One wonders why the al Aqsa Mosque is of such importance to the Muslims and why they have accorded it such prominence that it is becoming accepted as one of the basic principles of their faith. The answer lies in the fact that Islam defines itself as a religion that did not enter the world to live in peace with Judaism and Christianity, the religions that preceded it, but as a universal religion that is meant to obliterate them and take over the world. Islam sees itself as "Din al-Haqq," the true religion, and Judaism and Christianity as "Din al-Batil," the false religions. The Muslims fear that the Jewish people's return to their land, cities and the site of their Temples will grant Judaism the status of a vibrant, active and true religion, posing a theological threat to the very existence and raison d'etre of Islam.
That is the reason that all Jewish activity on the Temple Mount, especially Jewish prayer, infuriates them, and they will do everything, including spreading prevarications and outright lies, to prevent the Jews from returning to the places from which they were exiled almost 2000 years ago. That is what makes the conflict over Jerusalem the basis of a theological struggle whose source is the Muslim world's inability to recognize the history and religious rights of non-Muslim believers, all of whom are slated to disappear, according to Islam.

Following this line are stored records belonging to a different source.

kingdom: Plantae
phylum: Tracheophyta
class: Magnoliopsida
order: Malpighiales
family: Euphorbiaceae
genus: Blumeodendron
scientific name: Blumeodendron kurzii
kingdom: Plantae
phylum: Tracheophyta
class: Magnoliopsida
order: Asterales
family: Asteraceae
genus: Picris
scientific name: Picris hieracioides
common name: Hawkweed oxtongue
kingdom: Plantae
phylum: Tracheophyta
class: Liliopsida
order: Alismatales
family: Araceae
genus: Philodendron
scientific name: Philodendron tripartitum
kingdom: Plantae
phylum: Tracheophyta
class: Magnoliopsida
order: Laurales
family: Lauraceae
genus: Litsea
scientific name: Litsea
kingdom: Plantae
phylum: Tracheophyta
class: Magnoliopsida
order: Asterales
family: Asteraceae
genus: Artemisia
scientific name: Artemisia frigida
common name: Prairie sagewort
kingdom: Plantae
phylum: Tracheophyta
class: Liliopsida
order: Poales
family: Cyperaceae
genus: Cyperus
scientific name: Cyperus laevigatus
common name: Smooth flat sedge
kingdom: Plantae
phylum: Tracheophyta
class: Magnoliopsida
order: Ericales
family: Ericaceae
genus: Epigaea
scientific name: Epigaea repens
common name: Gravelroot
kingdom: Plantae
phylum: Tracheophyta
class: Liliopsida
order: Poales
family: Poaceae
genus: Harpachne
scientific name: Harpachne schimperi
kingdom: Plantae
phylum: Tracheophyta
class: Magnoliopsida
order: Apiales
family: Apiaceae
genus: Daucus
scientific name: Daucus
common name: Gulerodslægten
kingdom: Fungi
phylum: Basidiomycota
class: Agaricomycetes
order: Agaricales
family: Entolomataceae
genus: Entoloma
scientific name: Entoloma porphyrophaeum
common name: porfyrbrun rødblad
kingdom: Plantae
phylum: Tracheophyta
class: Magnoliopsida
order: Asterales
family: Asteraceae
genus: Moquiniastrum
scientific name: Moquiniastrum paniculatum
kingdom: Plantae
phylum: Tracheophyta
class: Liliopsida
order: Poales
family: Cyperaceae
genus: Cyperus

All the other aspects of the conflict, nationalistic, political or legal, are layers of camouflage hiding the real dispute, the theological one, between Israel and its neighbors.
Today, now that we have been blessed with the beginnings of a return to Zion, we bring to mind the destruction of the Temples and our people's dispersion among the nations of the world. We can see with our own eyes that the return of the Jewish people to their land, to its capital city and the site of the Holy Temples, is anathema to many and especially to our Muslim neighbors. The question that arises is whether we still have to live with the Muslim falsehoods concerning the Temple Mount—after we succeeded in liberating our land and capital city from Islamic occupation—or whether we should inform them of what they know full well, but attempt to repress: that it is our forefathers who were here 3000 years ago and worshipped the one God, while their forefathers were pagan tribes in the Saudi desert, who drank wine, buried their daughters alive and worshipped idols.
When we respect ourselves and our heritage enough to stand up for our rights, they will respect us and leave us in peace.
May the Jewish People soon be blessed with the complete Redemption.
Translated from the Hebrew by Rochel Sylvetsky, Arutz Sheva Op-ed and Judaism editor.